Henry De Vere Stacpoole

9781465662996
213 pages
Library of Alexandria
Overview
The first rays of the morning sun were stealing up the palm-bordered roads towards Sidi-bel-Abbès, above whose ramparts the minaret of the great mosque blazed white in the sky. Eighty miles from Oran on the coast, and the headquarters of the Foreign Legion, Sidi-bel-Abbès is surely one of the strangest cities on earth. It was built by the Foreign Legion, it is swept and garnished by the Foreign Legion, it is held against the Arabs by the Foreign Legion. At night the electric lights round the bandstand of the Foreign Legion on the Place Sadi Carnot blaze against the Algerian stars, whilst the Muezzins on the balconies of the minarets keep watch over Islam and their voices send north, south, east and west the cry that was old in the time of Sindbad the Sailor! All' il Allah—God is great. But the marvel of Sidi-bel-Abbès is not the fact that here Edison and Strauss face Mahommed in the form of his priests, nor the flower gardens blooming on the face of the desert, nor the roads along which the Arabs stalk and the automobiles dash. The marvel of Sidi-bel-Abbès lies in the Legion.
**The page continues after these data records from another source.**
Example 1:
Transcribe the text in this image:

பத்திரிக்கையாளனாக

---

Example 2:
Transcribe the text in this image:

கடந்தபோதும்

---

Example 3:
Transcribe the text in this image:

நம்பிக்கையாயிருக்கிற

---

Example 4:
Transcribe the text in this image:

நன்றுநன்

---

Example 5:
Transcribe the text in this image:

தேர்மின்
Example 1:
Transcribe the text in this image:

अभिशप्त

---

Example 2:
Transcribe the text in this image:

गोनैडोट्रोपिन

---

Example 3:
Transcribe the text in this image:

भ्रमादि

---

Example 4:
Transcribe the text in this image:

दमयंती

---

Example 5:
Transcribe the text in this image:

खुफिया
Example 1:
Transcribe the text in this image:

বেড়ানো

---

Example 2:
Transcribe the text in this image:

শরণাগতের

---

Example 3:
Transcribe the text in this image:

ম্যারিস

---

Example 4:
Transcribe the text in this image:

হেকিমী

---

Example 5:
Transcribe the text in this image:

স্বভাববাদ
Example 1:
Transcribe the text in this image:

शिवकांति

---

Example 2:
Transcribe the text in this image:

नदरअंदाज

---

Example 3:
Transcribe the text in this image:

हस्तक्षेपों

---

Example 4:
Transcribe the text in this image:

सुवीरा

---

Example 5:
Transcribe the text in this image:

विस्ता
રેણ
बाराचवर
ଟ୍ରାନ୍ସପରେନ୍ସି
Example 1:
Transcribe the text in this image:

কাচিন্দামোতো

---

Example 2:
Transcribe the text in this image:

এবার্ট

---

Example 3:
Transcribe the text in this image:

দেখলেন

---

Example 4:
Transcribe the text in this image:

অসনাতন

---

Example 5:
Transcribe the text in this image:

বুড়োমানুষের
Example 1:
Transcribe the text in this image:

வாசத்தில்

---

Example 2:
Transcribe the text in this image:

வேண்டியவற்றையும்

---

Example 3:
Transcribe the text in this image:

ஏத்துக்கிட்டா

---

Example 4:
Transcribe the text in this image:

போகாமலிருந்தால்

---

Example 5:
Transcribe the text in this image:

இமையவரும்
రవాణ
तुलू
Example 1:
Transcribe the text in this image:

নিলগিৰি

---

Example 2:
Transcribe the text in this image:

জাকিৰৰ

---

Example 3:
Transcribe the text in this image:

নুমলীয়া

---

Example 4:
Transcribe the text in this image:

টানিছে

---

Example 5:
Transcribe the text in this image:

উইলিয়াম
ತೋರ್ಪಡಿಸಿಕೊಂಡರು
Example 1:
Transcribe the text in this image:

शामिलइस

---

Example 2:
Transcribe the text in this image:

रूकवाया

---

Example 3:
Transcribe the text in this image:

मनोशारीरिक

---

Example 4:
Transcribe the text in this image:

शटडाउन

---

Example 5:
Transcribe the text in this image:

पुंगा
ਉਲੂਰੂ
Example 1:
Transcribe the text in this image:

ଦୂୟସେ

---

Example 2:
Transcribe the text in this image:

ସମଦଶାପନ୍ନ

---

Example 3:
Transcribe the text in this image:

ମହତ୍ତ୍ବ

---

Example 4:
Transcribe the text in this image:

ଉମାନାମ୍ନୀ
When France found herself faced with the problem of Algeria, that is to say, the problem of infinite wastes of rock and sand inhabited by a foe mobile and ungraspable as the desert wind, she formed the Legion. She called to the wastrels, the criminals, the despairing and the impoverished of every country and every city—and they came. Men of genius, street sweepers, artists, doctors, engineers—it would be difficult to touch a profession, a race or a grade of intellect not to be found in the Legion. General de Négrier said that the Legion could do anything—from the building of a bridge, to the writing of an opera, to the painting of a picture—all the genius that civilization has turned away from its doors is here at command—for a halfpenny a day. The sun had touched the upper border of the huge blank eastern wall of the Legion's barracks and it was still a few minutes before réveillé, when in room Number 6 of the tenth company the garde-chambre for the day slipped from his bed, stretched and yawned noiselessly, and glanced round him. The room was like the ward of a hospital, and the likeness was made no less striking by the card above each of the twenty beds, a white card setting out each man's name and number.